Solomonoff induction is a mathematically rigorous, idealized form of induction, that is, predicting what will happen in the future based on prior experiences. It is a part of algorithmic information theory. This induction scheme is theoretically optimal, i.e., given enough data, it will always be able to assign probabilities to future events with the maximum possible accuracy allowed. The only problem with Solomonoff induction is that it is incomputable — that is, it would require a computer with infinite processing power to run. However, all successful inductive schemes and machines — including animals and humans — are approximations of Solomonoff induction.

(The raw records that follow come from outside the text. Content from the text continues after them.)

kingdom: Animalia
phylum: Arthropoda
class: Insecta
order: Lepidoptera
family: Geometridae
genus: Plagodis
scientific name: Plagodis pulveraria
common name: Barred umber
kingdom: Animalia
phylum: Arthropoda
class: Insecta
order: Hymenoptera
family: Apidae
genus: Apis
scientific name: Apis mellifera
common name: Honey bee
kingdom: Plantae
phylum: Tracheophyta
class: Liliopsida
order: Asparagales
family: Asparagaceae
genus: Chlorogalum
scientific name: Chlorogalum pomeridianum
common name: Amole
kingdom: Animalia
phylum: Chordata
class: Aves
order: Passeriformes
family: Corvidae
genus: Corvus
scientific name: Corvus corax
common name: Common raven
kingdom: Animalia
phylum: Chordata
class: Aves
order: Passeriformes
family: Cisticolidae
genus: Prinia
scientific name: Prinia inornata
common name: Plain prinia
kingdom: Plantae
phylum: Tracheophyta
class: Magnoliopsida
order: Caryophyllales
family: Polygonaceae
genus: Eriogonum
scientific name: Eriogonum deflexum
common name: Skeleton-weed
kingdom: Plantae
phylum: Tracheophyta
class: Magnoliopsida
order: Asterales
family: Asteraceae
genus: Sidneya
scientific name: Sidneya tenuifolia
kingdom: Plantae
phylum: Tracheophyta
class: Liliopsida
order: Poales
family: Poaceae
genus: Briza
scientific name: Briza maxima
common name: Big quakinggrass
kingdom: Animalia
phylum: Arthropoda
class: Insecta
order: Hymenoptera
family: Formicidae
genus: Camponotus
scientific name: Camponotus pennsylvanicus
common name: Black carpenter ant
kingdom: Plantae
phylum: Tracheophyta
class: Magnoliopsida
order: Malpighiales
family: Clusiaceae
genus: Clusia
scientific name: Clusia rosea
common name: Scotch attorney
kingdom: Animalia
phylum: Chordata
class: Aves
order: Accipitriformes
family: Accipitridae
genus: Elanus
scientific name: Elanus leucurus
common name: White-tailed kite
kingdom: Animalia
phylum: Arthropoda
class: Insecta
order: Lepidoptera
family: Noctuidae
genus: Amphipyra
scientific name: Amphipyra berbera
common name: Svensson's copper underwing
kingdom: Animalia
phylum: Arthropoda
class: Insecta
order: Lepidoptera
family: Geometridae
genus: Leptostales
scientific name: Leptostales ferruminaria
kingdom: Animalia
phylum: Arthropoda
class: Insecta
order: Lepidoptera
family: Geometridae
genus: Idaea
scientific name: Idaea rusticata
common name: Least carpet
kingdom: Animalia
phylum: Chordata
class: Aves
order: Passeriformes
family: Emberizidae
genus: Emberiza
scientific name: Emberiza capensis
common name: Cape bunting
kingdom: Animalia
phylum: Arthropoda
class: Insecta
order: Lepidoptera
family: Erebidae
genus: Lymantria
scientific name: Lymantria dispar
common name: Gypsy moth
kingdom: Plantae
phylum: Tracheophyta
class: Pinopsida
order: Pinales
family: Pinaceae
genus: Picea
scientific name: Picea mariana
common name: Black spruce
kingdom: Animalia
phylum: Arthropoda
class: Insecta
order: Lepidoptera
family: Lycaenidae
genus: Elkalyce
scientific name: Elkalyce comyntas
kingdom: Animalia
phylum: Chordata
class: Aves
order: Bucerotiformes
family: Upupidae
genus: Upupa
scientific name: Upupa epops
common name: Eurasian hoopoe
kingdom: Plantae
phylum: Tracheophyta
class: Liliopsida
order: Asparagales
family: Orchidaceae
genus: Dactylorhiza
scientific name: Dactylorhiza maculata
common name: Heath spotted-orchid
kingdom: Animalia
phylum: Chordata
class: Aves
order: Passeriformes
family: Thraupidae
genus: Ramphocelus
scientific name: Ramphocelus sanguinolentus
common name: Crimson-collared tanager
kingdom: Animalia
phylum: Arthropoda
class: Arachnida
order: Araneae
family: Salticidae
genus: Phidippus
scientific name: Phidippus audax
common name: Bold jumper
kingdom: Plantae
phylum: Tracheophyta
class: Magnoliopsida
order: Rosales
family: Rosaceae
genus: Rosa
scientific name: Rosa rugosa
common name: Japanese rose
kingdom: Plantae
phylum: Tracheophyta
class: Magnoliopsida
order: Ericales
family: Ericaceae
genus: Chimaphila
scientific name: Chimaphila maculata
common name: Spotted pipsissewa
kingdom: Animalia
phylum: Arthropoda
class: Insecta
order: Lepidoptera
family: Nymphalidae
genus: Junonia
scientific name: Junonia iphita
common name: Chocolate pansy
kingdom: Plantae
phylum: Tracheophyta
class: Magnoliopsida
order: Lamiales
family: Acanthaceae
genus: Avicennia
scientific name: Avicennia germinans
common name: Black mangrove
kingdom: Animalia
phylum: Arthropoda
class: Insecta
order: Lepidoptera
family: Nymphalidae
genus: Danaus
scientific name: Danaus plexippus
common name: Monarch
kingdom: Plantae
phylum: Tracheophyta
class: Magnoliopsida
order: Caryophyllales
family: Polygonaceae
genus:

Every verbal argument containing advice for better induction, to the extent that it actually works, works by coaxing the listener into modifying his or her inductive strategy in such a way that it better approximates the theory. The idea that induction can be mathematically formalized in this way is quite profound, and many generations of logicians and philosophers said it couldn’t be done. The theory grew out of work by Ray Solomonoff, Andrey Kolmolgorov, and Gregory Chaitin in the 1960s. Their underlying motivation was to formalize probability theory and induction using axioms, in the same way that algebra and geometry have been formalized. The theory is based on an inductive rule called Bayes’ theorem, which describes a precise mathematical way to update beliefs based on incoming data.
One weakness in Bayes’ theorem is that it depends on a prior probability for a certain event. For example, the probability of an asteroid impacting Earth in the next 10 years can be given on the basis of historical data about asteroid impacts. However, when the sample size of prior events is low, such as the number of times a neutrino has been detected in a neutrino trap, it becomes very difficult to predict the likelihood of the event happening again based solely on past experience.
This is where Solomonoff induction comes in. Using an objective measure of complexity called Kolmogorov complexity, the theory can make an educated guess about the probability of some future event occurring. Kolmogorov complexity is based on a principle called Minimum Description Length (MDL), which assesses the complexity of a string of bits based on the shortest algorithm that can output that string. Although Kolmogorov complexity initially applied to bitstrings only, it can be translated to describe the complexity of events and objects.
Solomonoff induction integrates Kolmogorov complexity into Bayesian reasoning, giving us justified priors for events that may never even have happened. The prior probability of an arbitrary event is judged based upon its overall complexity and specificity. For example, the probability of two random raindrops in a storm hitting the same square meter is fairly low, but much higher than the probability of ten or a hundred random raindrops hitting that square meter.
Some scientists have studied the theory in the context of neuroanatomy, showing how optimal induction is an organizing principle in the evolution of animals that need accurate induction for survival. When true Artificial Intelligence is created, the principles will be a likely inspiration underlying its construction.